When I say "radical," I mean that Malcolm X was unflinching in his insistence on the inherent worth of black life. Malcolm criticized the powerful rather than the powerless. He pointed to the pathologies of the privileged instead of the failings of the oppressed. More than a decade into the 21st century, living in a nation where the majority of babies born today are not white, it is easy to forget just how radical it has been in America to insist on the humanity of black people. Public policy from slavery to Jim Crow to mass incarceration has denied the inherent humanity of black bodies, but Malcolm’s work was consistently on behalf of restoring it.

And because he has been largely rejected by mainstream America, Malcolm’s radicalism has not been co-opted by conservative political movements. His words have not been turned into greeting cards. His image has not been used to sell consumer goods. Malcolm still belongs to those of us who find power and insight in his life and work.

But this doesn’t mean Malcolm has been completely free from historical myth-making. In April of 2011, my dear friend and mentor Manning Marable passed away just days before his greatest and most anticipated work was published. Manning’s triumphant, and Pulitzer Prize-winning text, "Malcolm X: A Life of Reinvention," intervenes in the nostalgic image of Malcolm constructed by many of us in the post-civil rights generation.

Those of us who met Malcolm through the prism of popular culture first embraced him as a commodity -- a movie hero, a hat with an "X" -- and embraced him a symbol of our own disenchantment with the crumbling American dream.

Manning’s book challenges the commodity of Malcolm with a thorough, and sometimes uncomfortable, rendering of his life. He reminds us again of Malcolm’s extraordinary capacity for reinvention. Malcolm was born into poverty, madness and racial violence. His youthful arrogance, crime and indulgence led him to jail, but prison was no end for him; through a religious and political awakening, he found freedom in the context of imprisonment. He became an organization man, an orator, a world citizen and a free thinker with a cosmopolitan vision of the world.

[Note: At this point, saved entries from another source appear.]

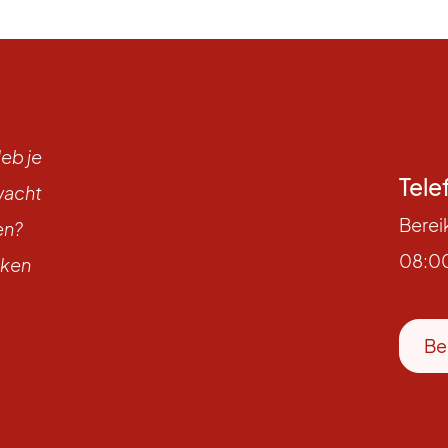
eb je
Tele
wacht
Berei
en?
08:00
aken
Be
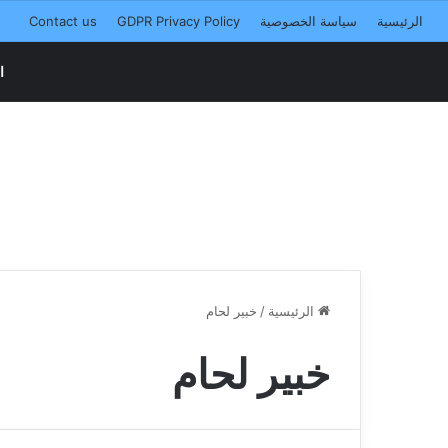
الرئيسية
سياسة الخصوصية
GDPR Privacy Policy
Contact us
ا
الرئيسية
/
خبير لحام
خبير لحام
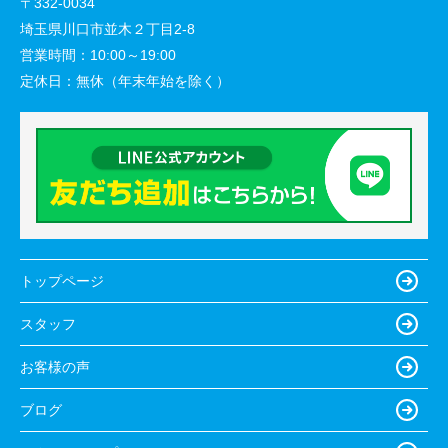
〒332-0034
埼玉県川口市並木２丁目2-8
営業時間：
10:00～19:00
定休日：
無休（年末年始を除く）
トップページ
スタッフ
お客様の声
ブログ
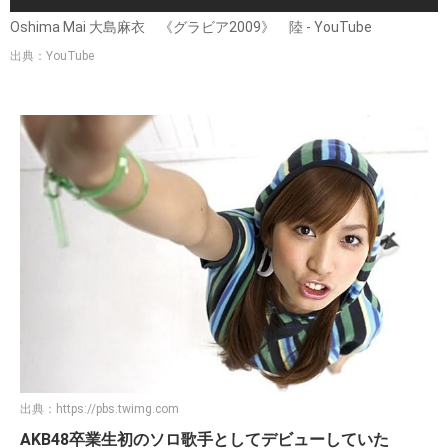
Oshima Mai 大島麻衣 《グラビア2009》 陸 - YouTube
出典：YouTube
出典：
https://pbs.twimg.com
AKB48卒業生初のソロ歌手としてデビューしていた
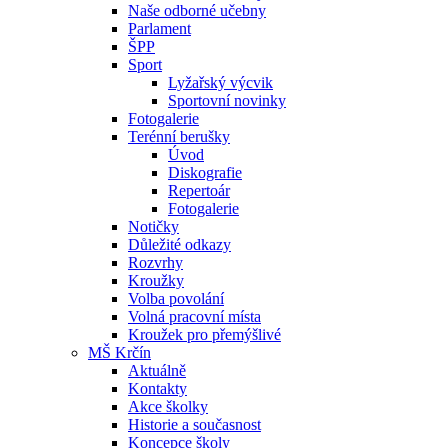
Naše odborné učebny
Parlament
ŠPP
Sport
Lyžařský výcvik
Sportovní novinky
Fotogalerie
Terénní berušky
Úvod
Diskografie
Repertoár
Fotogalerie
Notičky
Důležité odkazy
Rozvrhy
Kroužky
Volba povolání
Volná pracovní místa
Kroužek pro přemýšlivé
MŠ Krčín
Aktuálně
Kontakty
Akce školky
Historie a současnost
Koncepce školy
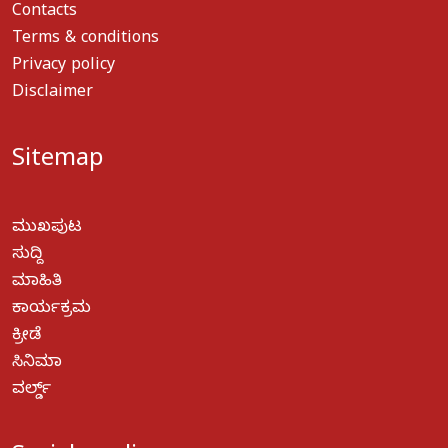
Contacts
Terms & conditions
Privacy policy
Disclaimer
Sitemap
ಮುಖಪುಟ
ಸುದ್ದಿ
ಮಾಹಿತಿ
ಕಾರ್ಯಕ್ರಮ
ಕ್ರೀಡೆ
ಸಿನಿಮಾ
ವರ್ಲ್ಡ್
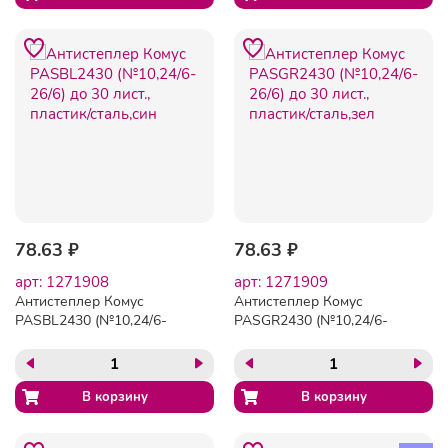
78.63 ₽
78.63 ₽
арт: 1271908
арт: 1271909
Антистеплер Комус
Антистеплер Комус
PASBL2430 (№10,24/6-
PASGR2430 (№10,24/6-
26/6) до 30 лист., пластик/
26/6) до 30 лист., пластик/
сталь,син
сталь,зел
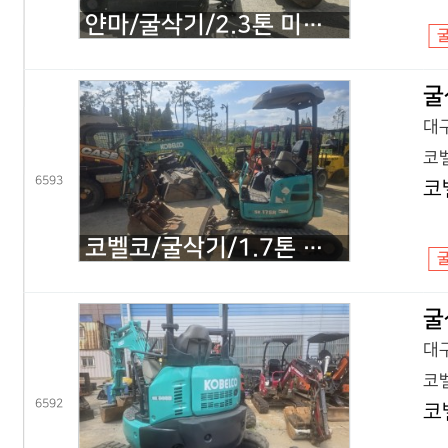
얀마/굴삭기/2.3톤 미니굴삭기/VIO23/2020년식
굴
대구
코벨
6593
코
코벨코/굴삭기/1.7톤 미니굴삭기/SK17 코끼리/2016년식
굴
대구
코벨
6592
코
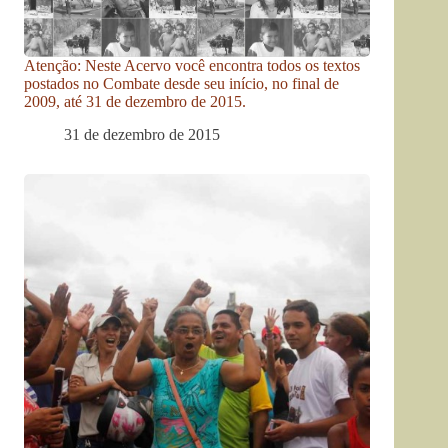
Atenção: Neste Acervo você encontra todos os textos
postados no Combate desde seu início, no final de
2009, até 31 de dezembro de 2015.
31 de dezembro de 2015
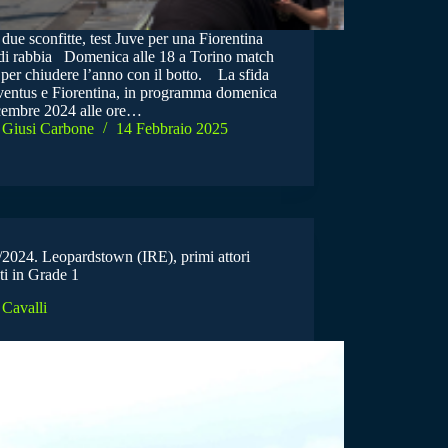
ue sconfitte, test Juve per una Fiorentina
 di rabbia Domenica alle 18 a Torino match
 per chiudere l’anno con il botto. La sfida
uventus e Fiorentina, in programma domenica
cembre 2024 alle ore…
Giusi Carbone
14 Febbraio 2025
/2024. Leopardstown (IRE), primi attori
ti in Grade 1
Cavalli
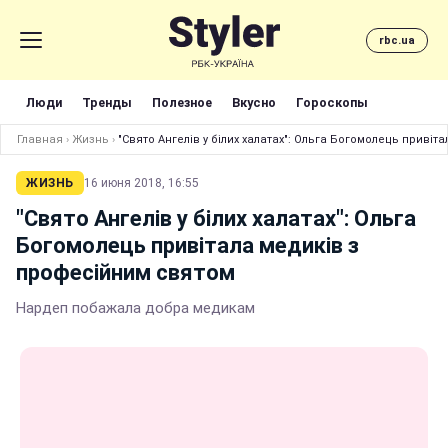
rbc.ua
Люди
Тренды
Полезное
Вкусно
Гороскопы
Главная
›
Жизнь
›
"Свято Ангелів у білих халатах": Ольга Богомолець приві
ЖИЗНЬ
16 июня 2018, 16:55
"Свято Ангелів у білих халатах": Ольга
Богомолець привітала медиків з
професійним святом
Нардеп побажала добра медикам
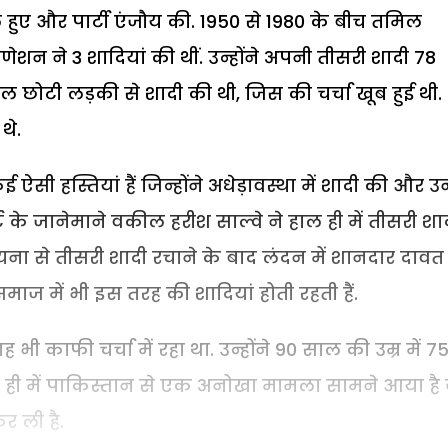
ल हुए और पार्टी एंजौय की. 1950 से 1980 के बीच तमिल
ेशन ने 3 शादियां की थीं. उन्होंने अपनी तीसरी शादी 78
ाल छोटी लड़की से शादी की थी, जिस की चर्चा खूब हुई थी.
थे.
ऐसी हस्तियां हैं जिन्होंने अधेड़ावस्था में शादी की और उ
ट के जानेमाने वकील हरीश साल्वे ने हाल ही में तीसरी शा
त्रायना से तीसरी शादी रचाने के बाद लंदन में शानदार दावत 
माज में भी इस तरह की शादियां होती रहती हैं.
 काफी चर्चा में रहा था. उन्होंने 90 साल की उम्र में 7
ही में पाकिस्तान से एक अनोखा मामला सामने आया है 
र ली है.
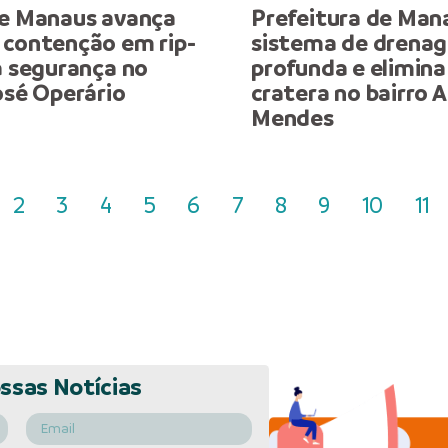
de Manaus avança
Prefeitura de Man
 contenção em rip-
sistema de drena
a segurança no
profunda e elimina
osé Operário
cratera no bairro
Mendes
2
3
4
5
6
7
8
9
10
11
ssas Notícias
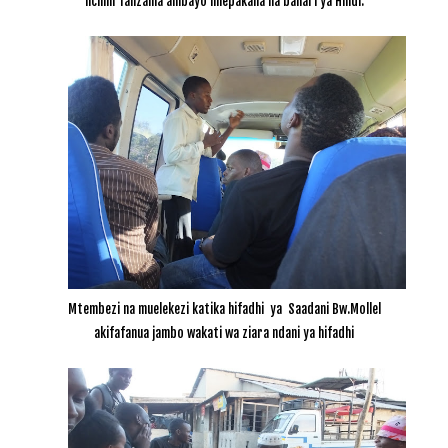
nchini Tanzania ambayo imepakana na bahari ya Hindi.
Mtembezi na muelekezi katika hifadhi ya Saadani Bw.Mollel
akifafanua jambo wakati wa ziara ndani ya hifadhi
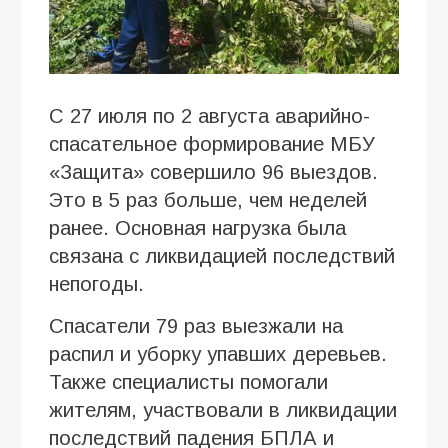
С 27 июля по 2 августа аварийно-
спасательное формирование МБУ
«Защита» совершило 96 выездов.
Это в 5 раз больше, чем неделей
ранее. Основная нагрузка была
связана с ликвидацией последствий
непогоды.
Спасатели 79 раз выезжали на
распил и уборку упавших деревьев.
Также специалисты помогали
жителям, участвовали в ликвидации
последствий падения БПЛА и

Malcolm displayed the capacity to learn, to grow, to discern and to change direction. It takes courage to admit that society’s approach to old subjects has grown rigid and needs to evolve and change. It is hard for leaders to admit that they have been wrong in the past.  His life is a reminder that greatness is not found in arrogant self-righteousness or intellectual hubris, but in the willingness to be open to our own limitations.

As Malcolm’s definitive biographer, Manning Marable was more than an academic, he was an activist. It was Manning’s great wish that his biography would reopen the investigation of Malcolm’s assassination. While writing the book, Manning became convinced that we do not know the whole story. On Malcolm’s birthday, reintroduce yourself to him through Manning’s book. (You can watch a C-SPAN discussion of that book in which I took part here.)